[RECORDS FOR THE EXERCISE — start]
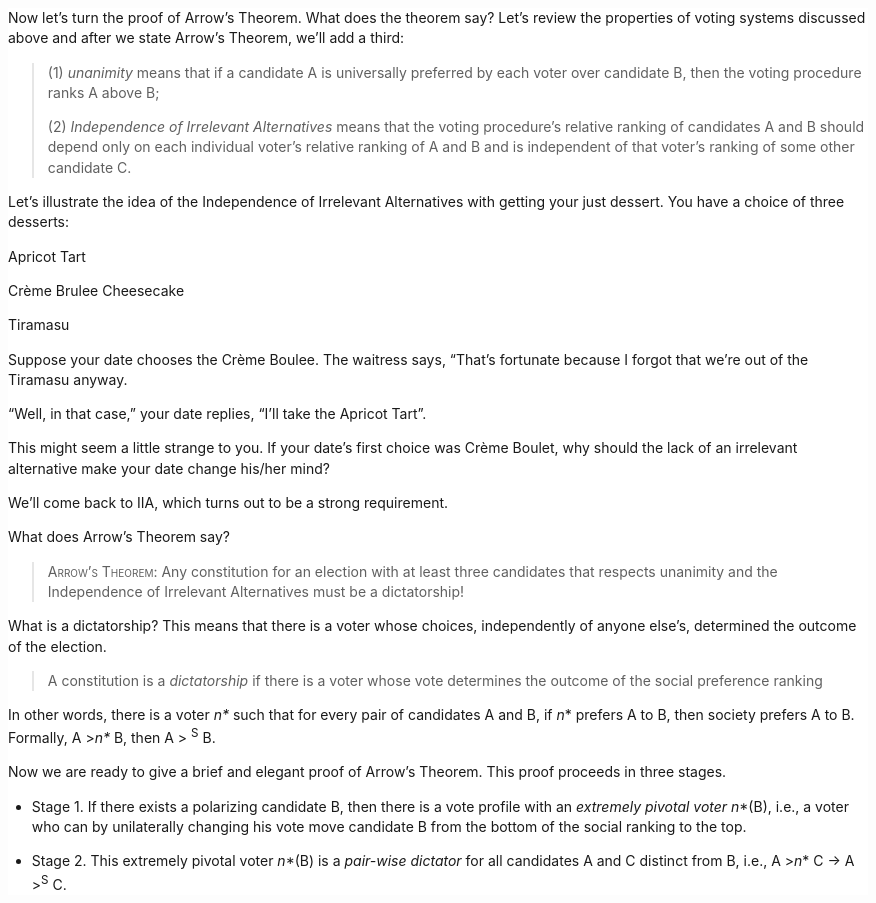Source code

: Now let’s turn the proof of Arrow’s Theorem. What does the theorem say?
Let’s review the properties of voting systems discussed above and after
we state Arrow’s Theorem, we’ll add a third:

> \(1\) *unanimity* means that if a candidate A is universally preferred
> by each voter over candidate B, then the voting procedure ranks A
> above B;
>
> \(2\) *Independence of Irrelevant Alternatives* means that the voting
> procedure’s relative ranking of candidates A and B should depend only
> on each individual voter’s relative ranking of A and B and is
> independent of that voter’s ranking of some other candidate C.

Let’s illustrate the idea of the Independence of Irrelevant Alternatives
with getting your just dessert. You have a choice of three desserts:

Apricot Tart

Crème Brulee Cheesecake

Tiramasu

Suppose your date chooses the Crème Boulee. The waitress says, “That’s
fortunate because I forgot that we’re out of the Tiramasu anyway.

“Well, in that case,” your date replies, “I’ll take the Apricot Tart”.

This might seem a little strange to you. If your date’s first choice was
Crème Boulet, why should the lack of an irrelevant alternative make your
date change his/her mind?

We’ll come back to IIA, which turns out to be a strong requirement.

What does Arrow’s Theorem say?

> <span class="smallcaps">Arrow’s Theorem</span>: Any constitution for
> an election with at least three candidates that respects unanimity and
> the Independence of Irrelevant Alternatives must be a dictatorship!

What is a dictatorship? This means that there is a voter whose choices,
independently of anyone else’s, determined the outcome of the election.

> A constitution is a *dictatorship* if there is a voter whose vote
> determines the outcome of the social preference ranking

In other words, there is a voter *n\** such that for every pair of
candidates A and B, if *n*\* prefers A to B, then society prefers A to
B. Formally, A &gt;*n\** B, then A &gt; <sup>S</sup> B.

Now we are ready to give a brief and elegant proof of Arrow’s Theorem.
This proof proceeds in three stages.

-   Stage 1. If there exists a polarizing candidate B, then there is a
    vote profile with an *extremely pivotal voter* *n*\*(B), i.e., a
    voter who can by unilaterally changing his vote move candidate B
    from the bottom of the social ranking to the top.

-   Stage 2. This extremely pivotal voter *n*\*(B) is a *pair-wise
    dictator* for all candidates A and C distinct from B, i.e., A
    &gt;*n*\* C → A &gt;<sup>S</sup> C.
[RECORDS FOR THE EXERCISE — finish]
**PROBLEM DETAILS:**
With the line that has "respects unanimity and" as the first and the line that has "independently of anyone" as the last, repeat exactly that run of lines above and no more.

**RESPONSE TO THE EXERCISE:**
> an election with at least three candidates that respects unanimity and
> the Independence of Irrelevant Alternatives must be a dictatorship!

What is a dictatorship? This means that there is a voter whose choices,
independently of anyone else’s, determined the outcome of the election.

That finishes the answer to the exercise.